## START

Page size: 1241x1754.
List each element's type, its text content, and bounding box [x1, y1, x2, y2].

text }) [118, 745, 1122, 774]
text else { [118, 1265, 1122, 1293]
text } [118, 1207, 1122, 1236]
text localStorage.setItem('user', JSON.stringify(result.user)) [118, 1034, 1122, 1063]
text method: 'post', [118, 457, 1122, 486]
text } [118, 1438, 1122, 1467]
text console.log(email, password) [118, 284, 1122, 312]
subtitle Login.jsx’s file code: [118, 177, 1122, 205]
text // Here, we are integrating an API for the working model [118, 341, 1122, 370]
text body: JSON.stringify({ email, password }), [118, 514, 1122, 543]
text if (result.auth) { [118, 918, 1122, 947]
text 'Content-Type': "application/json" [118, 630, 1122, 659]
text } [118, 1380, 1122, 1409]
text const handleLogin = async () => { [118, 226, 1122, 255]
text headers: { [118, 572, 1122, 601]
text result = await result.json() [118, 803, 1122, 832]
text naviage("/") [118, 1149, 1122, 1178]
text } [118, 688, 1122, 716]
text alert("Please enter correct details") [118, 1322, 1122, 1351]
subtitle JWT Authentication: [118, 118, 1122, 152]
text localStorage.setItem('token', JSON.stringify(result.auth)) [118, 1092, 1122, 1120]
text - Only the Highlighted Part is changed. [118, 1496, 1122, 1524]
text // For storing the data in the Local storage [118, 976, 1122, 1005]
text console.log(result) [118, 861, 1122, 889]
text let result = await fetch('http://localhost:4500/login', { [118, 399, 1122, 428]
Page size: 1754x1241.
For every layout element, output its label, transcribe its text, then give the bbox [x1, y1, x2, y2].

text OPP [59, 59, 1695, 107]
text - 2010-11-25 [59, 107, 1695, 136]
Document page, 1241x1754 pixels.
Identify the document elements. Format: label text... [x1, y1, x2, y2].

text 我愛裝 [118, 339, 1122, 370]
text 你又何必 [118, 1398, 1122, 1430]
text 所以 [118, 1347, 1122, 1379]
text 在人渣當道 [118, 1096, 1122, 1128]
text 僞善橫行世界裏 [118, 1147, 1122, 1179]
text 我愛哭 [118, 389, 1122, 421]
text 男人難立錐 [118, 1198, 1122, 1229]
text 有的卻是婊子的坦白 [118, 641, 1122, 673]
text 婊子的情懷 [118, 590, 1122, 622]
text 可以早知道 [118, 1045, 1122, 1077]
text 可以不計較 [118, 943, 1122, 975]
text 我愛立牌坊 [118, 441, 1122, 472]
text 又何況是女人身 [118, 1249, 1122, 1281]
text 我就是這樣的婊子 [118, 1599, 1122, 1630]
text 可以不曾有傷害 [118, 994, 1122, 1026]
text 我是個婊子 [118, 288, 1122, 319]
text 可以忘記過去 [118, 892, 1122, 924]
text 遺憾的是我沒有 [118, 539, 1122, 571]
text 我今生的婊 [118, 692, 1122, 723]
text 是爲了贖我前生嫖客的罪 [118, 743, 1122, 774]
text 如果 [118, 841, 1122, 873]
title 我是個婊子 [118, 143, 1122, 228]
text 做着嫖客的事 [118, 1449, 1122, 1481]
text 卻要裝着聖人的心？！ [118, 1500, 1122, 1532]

## END

§ **Instructions to follow**:
Reproduce every line of the records above without changing a single character.

§ **Result for this task**:
Page size: 1241x1754.
List each element's type, its text content, and bounding box [x1, y1, x2, y2].

text }) [118, 745, 1122, 774]
text else { [118, 1265, 1122, 1293]
text } [118, 1207, 1122, 1236]
text localStorage.setItem('user', JSON.stringify(result.user)) [118, 1034, 1122, 1063]
text method: 'post', [118, 457, 1122, 486]
text } [118, 1438, 1122, 1467]
text console.log(email, password) [118, 284, 1122, 312]
subtitle Login.jsx’s file code: [118, 177, 1122, 205]
text // Here, we are integrating an API for the working model [118, 341, 1122, 370]
text body: JSON.stringify({ email, password }), [118, 514, 1122, 543]
text if (result.auth) { [118, 918, 1122, 947]
text 'Content-Type': "application/json" [118, 630, 1122, 659]
text } [118, 1380, 1122, 1409]
text const handleLogin = async () => { [118, 226, 1122, 255]
text headers: { [118, 572, 1122, 601]
text result = await result.json() [118, 803, 1122, 832]
text naviage("/") [118, 1149, 1122, 1178]
text } [118, 688, 1122, 716]
text alert("Please enter correct details") [118, 1322, 1122, 1351]
subtitle JWT Authentication: [118, 118, 1122, 152]
text localStorage.setItem('token', JSON.stringify(result.auth)) [118, 1092, 1122, 1120]
text - Only the Highlighted Part is changed. [118, 1496, 1122, 1524]
text // For storing the data in the Local storage [118, 976, 1122, 1005]
text console.log(result) [118, 861, 1122, 889]
text let result = await fetch('http://localhost:4500/login', { [118, 399, 1122, 428]
Page size: 1754x1241.
For every layout element, output its label, transcribe its text, then give the bbox [x1, y1, x2, y2].

text OPP [59, 59, 1695, 107]
text - 2010-11-25 [59, 107, 1695, 136]
Document page, 1241x1754 pixels.
Identify the document elements. Format: label text... [x1, y1, x2, y2].

text 我愛裝 [118, 339, 1122, 370]
text 你又何必 [118, 1398, 1122, 1430]
text 所以 [118, 1347, 1122, 1379]
text 在人渣當道 [118, 1096, 1122, 1128]
text 僞善橫行世界裏 [118, 1147, 1122, 1179]
text 我愛哭 [118, 389, 1122, 421]
text 男人難立錐 [118, 1198, 1122, 1229]
text 有的卻是婊子的坦白 [118, 641, 1122, 673]
text 婊子的情懷 [118, 590, 1122, 622]
text 可以早知道 [118, 1045, 1122, 1077]
text 可以不計較 [118, 943, 1122, 975]
text 我愛立牌坊 [118, 441, 1122, 472]
text 又何況是女人身 [118, 1249, 1122, 1281]
text 我就是這樣的婊子 [118, 1599, 1122, 1630]
text 可以不曾有傷害 [118, 994, 1122, 1026]
text 我是個婊子 [118, 288, 1122, 319]
text 可以忘記過去 [118, 892, 1122, 924]
text 遺憾的是我沒有 [118, 539, 1122, 571]
text 我今生的婊 [118, 692, 1122, 723]
text 是爲了贖我前生嫖客的罪 [118, 743, 1122, 774]
text 如果 [118, 841, 1122, 873]
title 我是個婊子 [118, 143, 1122, 228]
text 做着嫖客的事 [118, 1449, 1122, 1481]
text 卻要裝着聖人的心？！ [118, 1500, 1122, 1532]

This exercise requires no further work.